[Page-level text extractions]

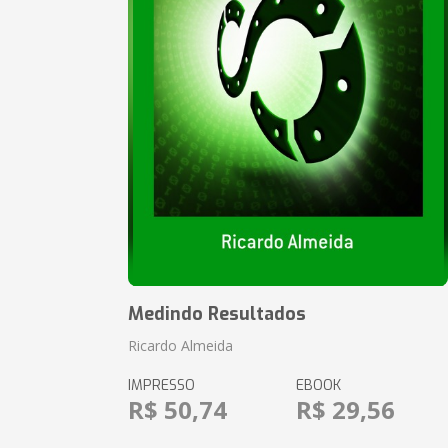
Medindo Resultados
Ricardo Almeida
IMPRESSO
EBOOK
R$ 50,74
R$ 29,56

### Your objective
Without including any picture, print every record exactly as written above.

### Solution for this problem
Medindo Resultados
Ricardo Almeida
IMPRESSO
EBOOK
R$ 50,74
R$ 29,56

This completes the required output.